### REQUEST
Extract, in full, the lines below, beginning at the first and ending with the line that contains "oder der Sparkasse aus und". Pictures do not belong in the copy.

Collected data
--------
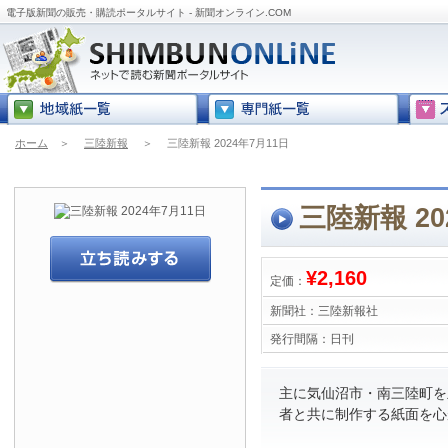
電子版新聞の販売・購読ポータルサイト - 新聞オンライン.COM
ホーム
＞
三陸新報
＞
三陸新報 2024年7月11日
三陸新報 20
¥2,160
定価：
新聞社：
三陸新報社
発行間隔：
日刊
主に気仙沼市・南三陸町を
者と共に制作する紙面を心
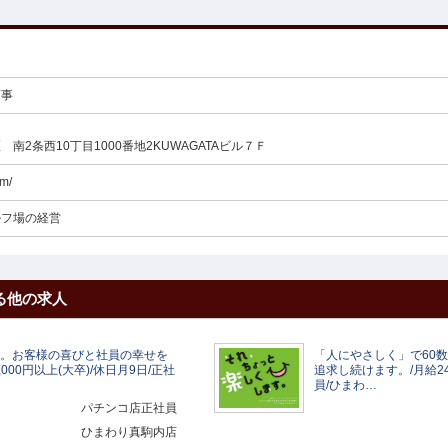
商事
南2条西10丁目1000番地2KUWAGATAビル７Ｆ
om/
ルフ場の経営
る他の求人
年。お客様の喜びと社員の幸せを
「人にやさしく」で60
000円以上(大卒)/休日月9日/正社
追求し続けます。/月給240
員/ひまわ…
パチンコ店正社員
ひまわり真駒内店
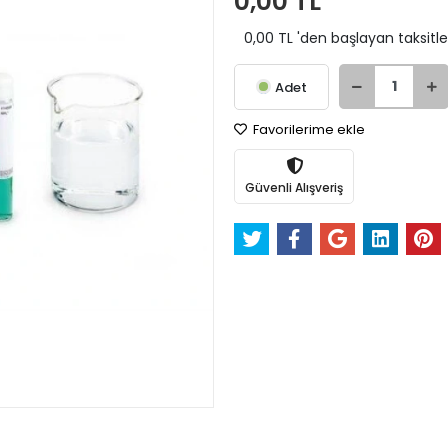
0,00 TL
0,00 TL 'den başlayan taksitle
Adet
Favorilerime ekle
Güvenli Alışveriş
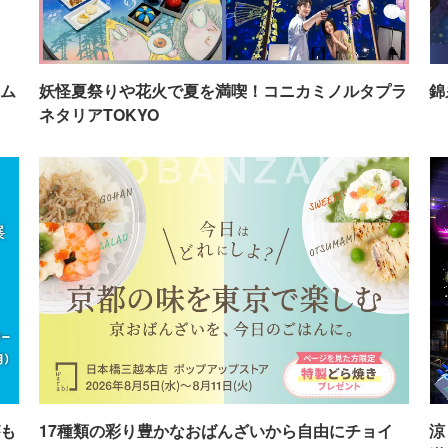
ム
妖怪夏祭りや花火で夏を満喫！コニカミノルタプラ
錦
ネタリアTOKYO
も
17種類の彩り豊かなおばんざいから自由にチョイ
涼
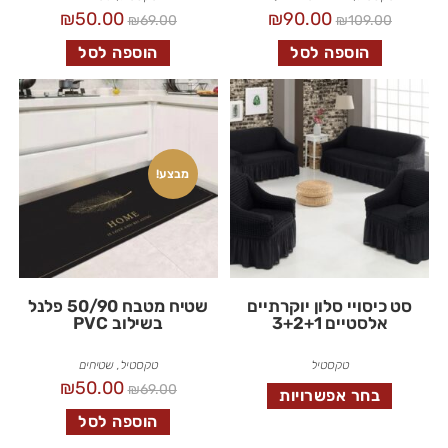
₪
50.00
₪
90.00
₪
69.00
₪
109.00
הוספה לסל
הוספה לסל
מבצע!
סט כיסויי סלון יוקרתיים
שטיח מטבח 50/90 פלנל
אלסטיים 3+2+1
בשילוב PVC
טקסטיל
טקסטיל
,
שטיחים
₪
50.00
₪
69.00
בחר אפשרויות
הוספה לסל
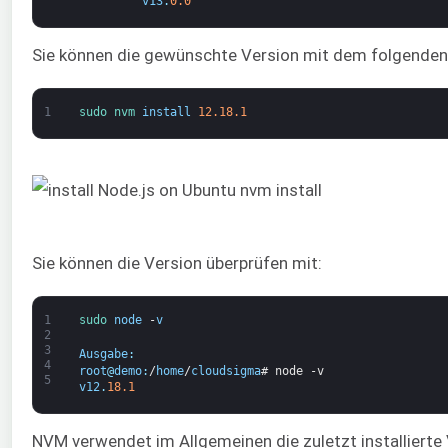
v13
.
0.0
Sie können die gewünschte Version mit dem folgenden B
1
sudo 
nvm 
install
12.18.1
Sie können die Version überprüfen mit:
1
sudo 
node
-
v
2
3
Ausgabe
:
4
root
@
demo
:
/
home
/
cloudsigma
# node -v
5
v12
.
18.1
NVM verwendet im Allgemeinen die zuletzt installierte 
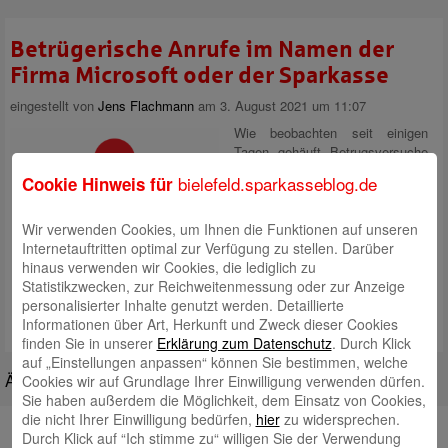
Betrügerische Anrufe im Namen der
Firma Microsoft oder der Sparkasse
eingestellt von
Jens Flachmann
am 3. August 2021 um 11:07
Wie beobachten seit einigen
Tagen gehäuft Betrugsversuche
in Form von Telefonanrufen. Die
bielefeld.sparkasseblog.de
Cookie Hinweis für
Anrufer geben sich als
Mitarbeiter der Firma Microsoft
oder der Sparkasse aus und
Wir verwenden Cookies, um Ihnen die Funktionen auf unseren
versuchen Kundinnen und
Internetauftritten optimal zur Verfügung zu stellen. Darüber
Kunden so zur Herausgabe von
hinaus verwenden wir Cookies, die lediglich zu
geheimen Informationen und zur
Statistikzwecken, zur Reichweitenmessung oder zur Anzeige
Installation von Schad-Software
personalisierter Inhalte genutzt werden. Detaillierte
Mehr lesen
Informationen über Art, Herkunft und Zweck dieser Cookies
finden Sie in unserer
Erklärung zum Datenschutz
. Durch Klick
auf „Einstellungen anpassen“ können Sie bestimmen, welche
Ältere Beiträge
Cookies wir auf Grundlage Ihrer Einwilligung verwenden dürfen.
Sie haben außerdem die Möglichkeit, dem Einsatz von Cookies,
die nicht Ihrer Einwilligung bedürfen,
hier
zu widersprechen.
Autoren
Durch Klick auf “Ich stimme zu“ willigen Sie der Verwendung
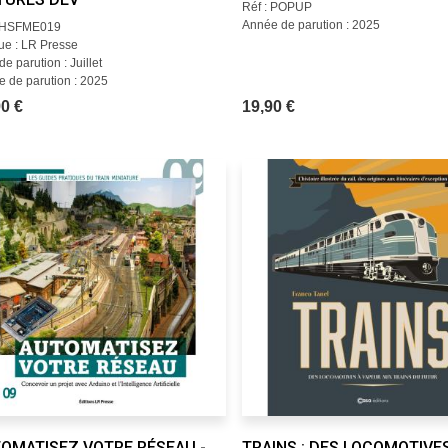
Réf : POPUP
Année de parution : 2025
: HSFME019
e : LR Presse
e parution : Juillet
 de parution : 2025
0 €
19,90 €
OMATISEZ VOTRE RÉSEAU -
TRAINS : DES LOCOMOTIVE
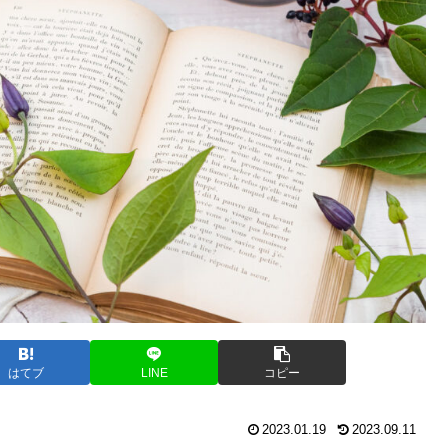
はてブ
LINE
コピー
2023.01.19
2023.09.11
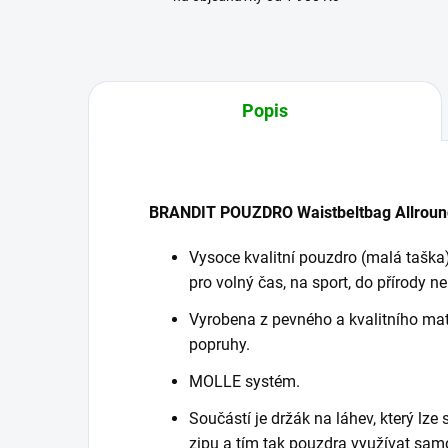
Popis
BRANDIT POUZDRO Waistbeltbag Allroun
Vysoce kvalitní pouzdro (malá taška
pro volný čas, na sport, do přírody n
Vyrobena z pevného a kvalitního mat
popruhy.
MOLLE systém.
Součástí je držák na láhev, který l
zipu a tím tak pouzdra využívat sam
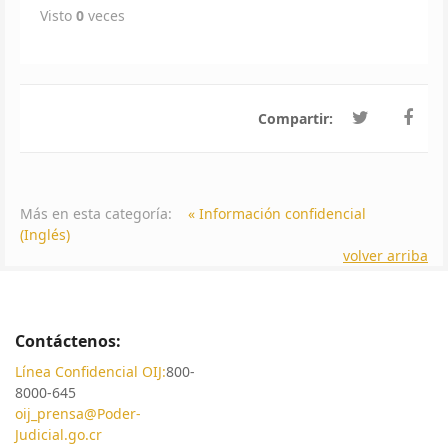
Visto
0
veces
Compartir:
Más en esta categoría:
« Información confidencial
(Inglés)
volver arriba
Contáctenos:
Línea Confidencial OIJ:
800-
8000-645
oij_prensa@Poder-
Judicial.go.cr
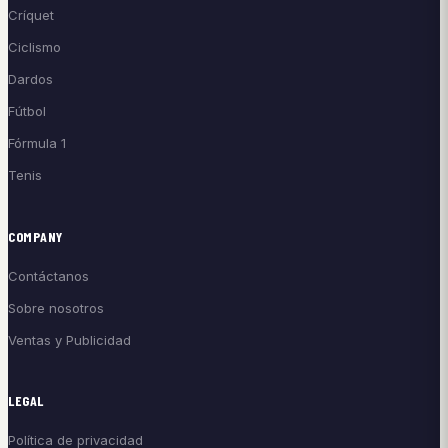
Críquet
Ciclismo
Dardos
Fútbol
Fórmula 1
Tenis
COMPANY
Contáctanos
Sobre nosotros
Ventas y Publicidad
LEGAL
Política de privacidad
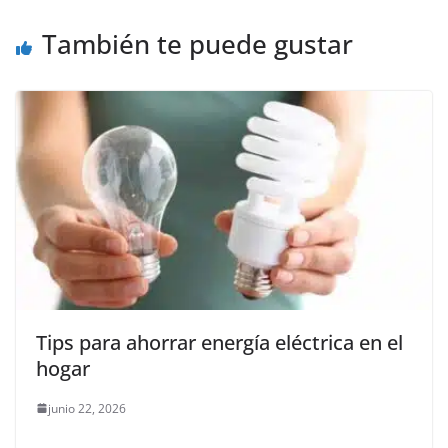
k
También te puede gustar
Tips para ahorrar energía eléctrica en el
hogar
junio 22, 2026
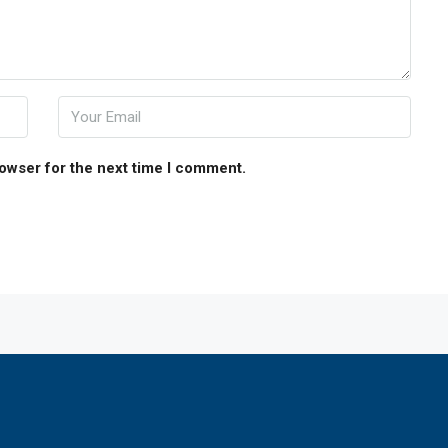
rowser for the next time I comment.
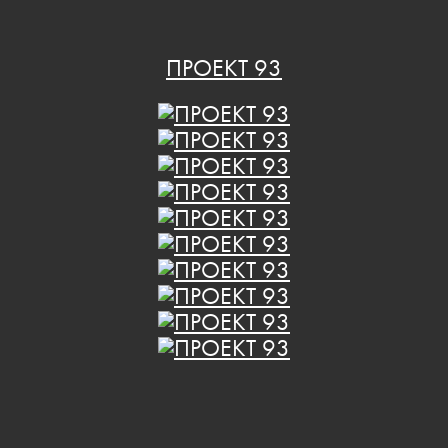
ПРОЕКТ 93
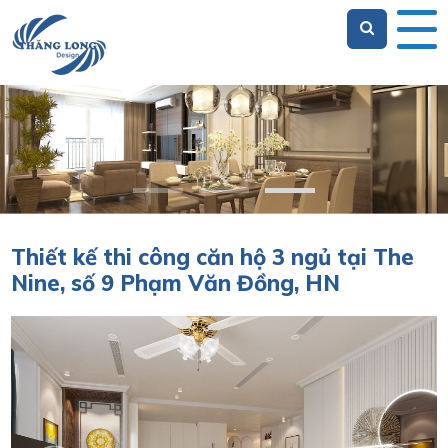
Loading...
Thiết kế thi công căn hộ 3 ngủ tại The
Nine, số 9 Phạm Văn Đồng, HN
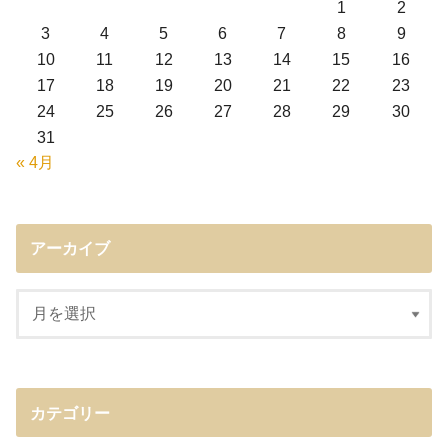
1
2
3
4
5
6
7
8
9
10
11
12
13
14
15
16
17
18
19
20
21
22
23
24
25
26
27
28
29
30
31
« 4月
アーカイブ
カテゴリー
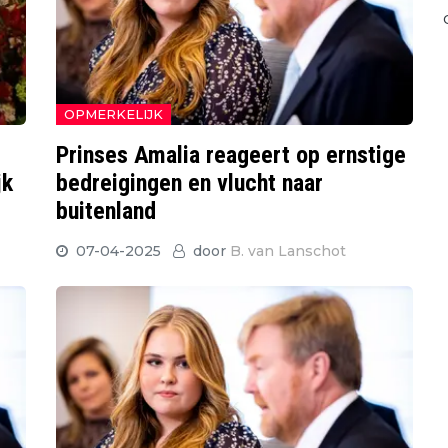
OPMERKELIJK
Prinses Amalia reageert op ernstige
jk
bedreigingen en vlucht naar
buitenland
07-04-2025
door
B. van Lanschot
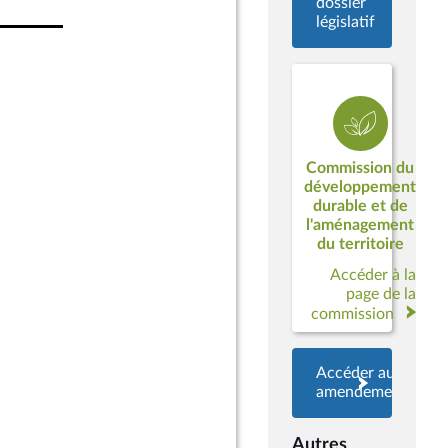
dossier
législatif
Commission du
développement
durable et de
l'aménagement
du territoire
Accéder à la
page de la
commission
Accéder aux
amendements
Autres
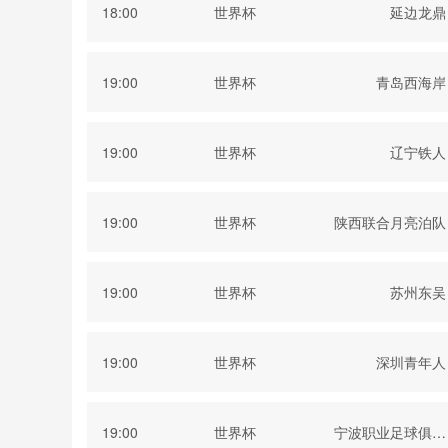
18:00
世界杯
延边龙鼎
19:00
世界杯
青岛西海岸
19:00
世界杯
辽宁铁人
19:00
世界杯
陕西联合月亮泊队
19:00
世界杯
苏州东吴
19:00
世界杯
深圳青年人
19:00
世界杯
宁波职业足球俱乐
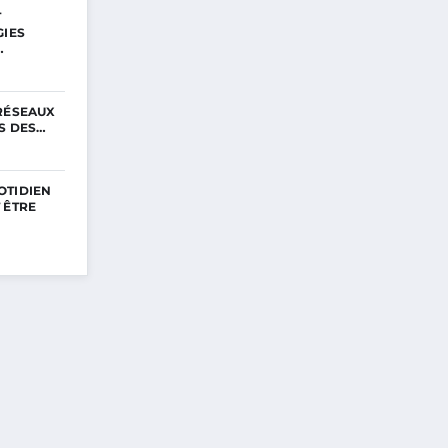
T
GIES
…
 RÉSEAUX
RS DES…
OTIDIEN
 ÊTRE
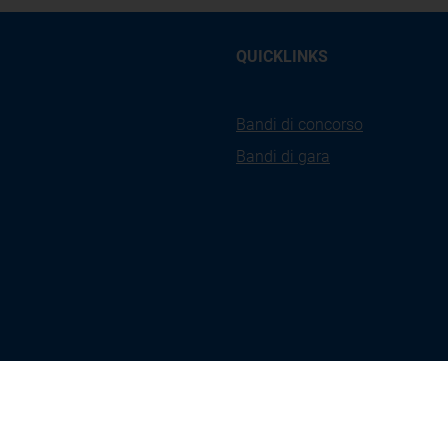
QUICKLINKS
Bandi di concorso
Bandi di gara
kies
Privacy
Accessibilità
Ges
icy
Policy
Coo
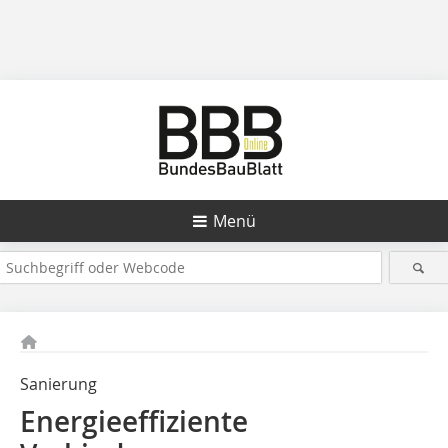
Menü
Sanierung
Energieeffiziente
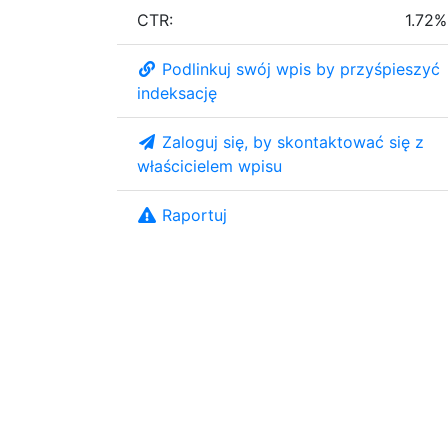
CTR:
1.72%
Podlinkuj swój wpis by przyśpieszyć
indeksację
Zaloguj się, by skontaktować się z
właścicielem wpisu
Raportuj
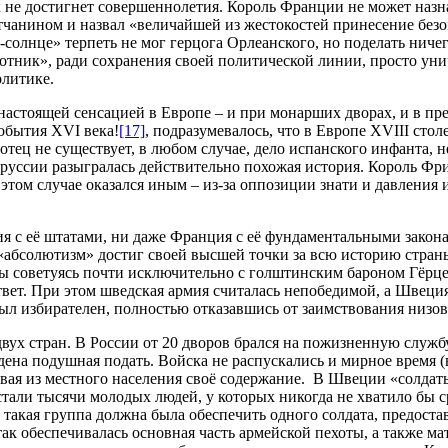
 не достигнет совершеннолетия. Король Франции не может назна
тчанином и назвал «величайшей из жестокостей принесение без
олнце» терпеть не мог герцога Орлеанского, но поделать ничего
ник», ради сохранения своей политической линии, просто унич
олитике.
 настоящей сенсацией в Европе – и при монарших дворах, и в пр
события XVI века!
[17]
, подразумевалось, что в Европе XVIII сто
отец не существует, в любом случае, дело испанского инфанта,
 Пруссии разыгралась действительно похожая история. Король Ф
 этом случае оказался иным – из-за оппозиции знати и давления
дия с её штатами, ни даже Франция с её фундаментальными закона
 «абсолютизм» достиг своей высшей точки за всю историю стран
оды советуясь почти исключительно с голштинским бароном Гёр
ответ. При этом шведская армия считалась непобедимой, а Швец
л избирателен, полностью отказавшись от заимствования низов
ух стран. В России от 20 дворов брался на пожизненную служб
ена подушная подать. Войска не распускались и мирное время (в
вая из местного населения своё содержание. В Швеции «солдаты
тали тысячи молодых людей, у которых никогда не хватило бы с
такая группа должна была обеспечить одного солдата, предостав
ак обеспечивалась основная часть армейской пехоты, а также м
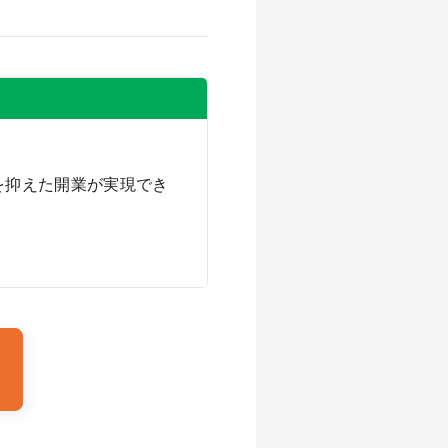
を抑えた開業が実現でき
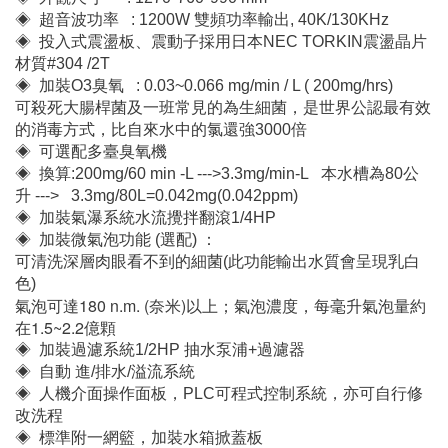
◈ 超音波功率 : 1200W 雙頻功率輸出, 40K/130KHz
◈ 投入式震盪板、震動子採用日本NEC TORKIN震盪晶片
材質#304 /2T
◈ 加裝O3臭氧 : 0.03~0.066 mg/min / L ( 200mg/hrs)
可殺死大腸桿菌及一班常見的為生細菌，是世界公認最有效
的消毒方式，比自來水中的氯還強3000倍
◈ 可選配多臺臭氧機
◈ 換算:200mg/60 min -L --->3.3mg/min-L 本水槽為80公
升 ---> 3.3mg/80L=0.042mg(0.042ppm)
◈ 加裝氣瀑系統水流攪拌翻滾1/4HP
◈ 加裝微氣泡功能 (選配) ：
可清洗深層肉眼看不到的細菌(此功能輸出水質會呈現乳白
色)
氣泡可達180 n.m. (奈米)以上；氣泡濃度，每毫升氣泡量約
在1.5~2.2億顆
◈ 加裝過濾系統1/2HP 抽水泵浦+過濾器
◈ 自動 進/排水/溢流系統
◈ 人機介面操作面板，PLC可程式控制系統，亦可自行修
改洗程
◈ 標準附一網籃，加裝水箱掀蓋板
◈ 透明玻璃視窗，更容易目視清洗過程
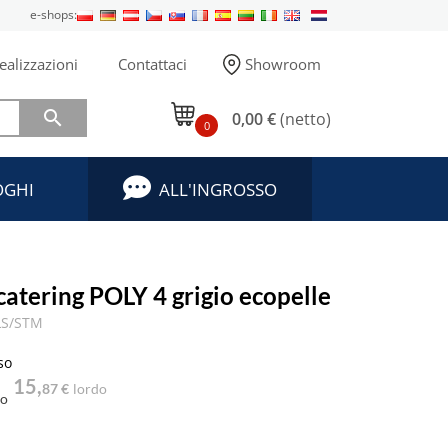
e-shops:
ealizzazioni
Contattaci
Showroom

0,00 €
(netto)
0
OGHI
ALL'INGROSSO
catering POLY 4 grigio ecopelle
LS/STM
so
15,
87 €
lordo
to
--------
### FINISHED TASK
電子版新聞の販売・購読ポータルサイト - 新聞オンライン.COM
ホーム
＞
三陸新報
＞
三陸新報 2024年7月11日
三陸新報 20
¥2,160
定価：
新聞社：
三陸新報社
発行間隔：
日刊
主に気仙沼市・南三陸町を
者と共に制作する紙面を心
商事
南2条西10丁目1000番地2KUWAGATAビル７Ｆ
om/
ルフ場の経営
る他の求人
年。お客様の喜びと社員の幸せを
「人にやさしく」で60
000円以上(大卒)/休日月9日/正社
追求し続けます。/月給240
員/ひまわ…
パチンコ店正社員
ひまわり真駒内店
0,00 TL
0,00 TL 'den başlayan taksitle
Adet
Favorilerime ekle
Güvenli Alışveriş
ム
妖怪夏祭りや花火で夏を満喫！コニカミノルタプラ
錦
ネタリアTOKYO
も
17種類の彩り豊かなおばんざいから自由にチョイ
涼
₪
50.00
₪
90.00
₪
69.00
₪
109.00
הוספה לסל
הוספה לסל
מבצע!
סט כיסויי סלון יוקרתיים
שטיח מטבח 50/90 פלנל
אלסטיים 3+2+1
בשילוב PVC
טקסטיל
טקסטיל
,
שטיחים
₪
50.00
₪
69.00
בחר אפשרויות
הוספה לסל
v13
.
0.0
Sie können die gewünschte Version mit dem folgenden B
1
sudo 
nvm 
install
12.18.1
Sie können die Version überprüfen mit:
1
sudo 
node
-
v
2
3
Ausgabe
:
4
root
@
demo
:
/
home
/
cloudsigma
# node -v
5
v12
.
18.1
NVM verwendet im Allgemeinen die zuletzt installierte 
Betrügerische Anrufe im Namen der
Firma Microsoft oder der Sparkasse
eingestellt von
Jens Flachmann
am 3. August 2021 um 11:07
Wie beobachten seit einigen
Tagen gehäuft Betrugsversuche
in Form von Telefonanrufen. Die
bielefeld.sparkasseblog.de
Cookie Hinweis für
Anrufer geben sich als
Mitarbeiter der Firma Microsoft
oder der Sparkasse aus und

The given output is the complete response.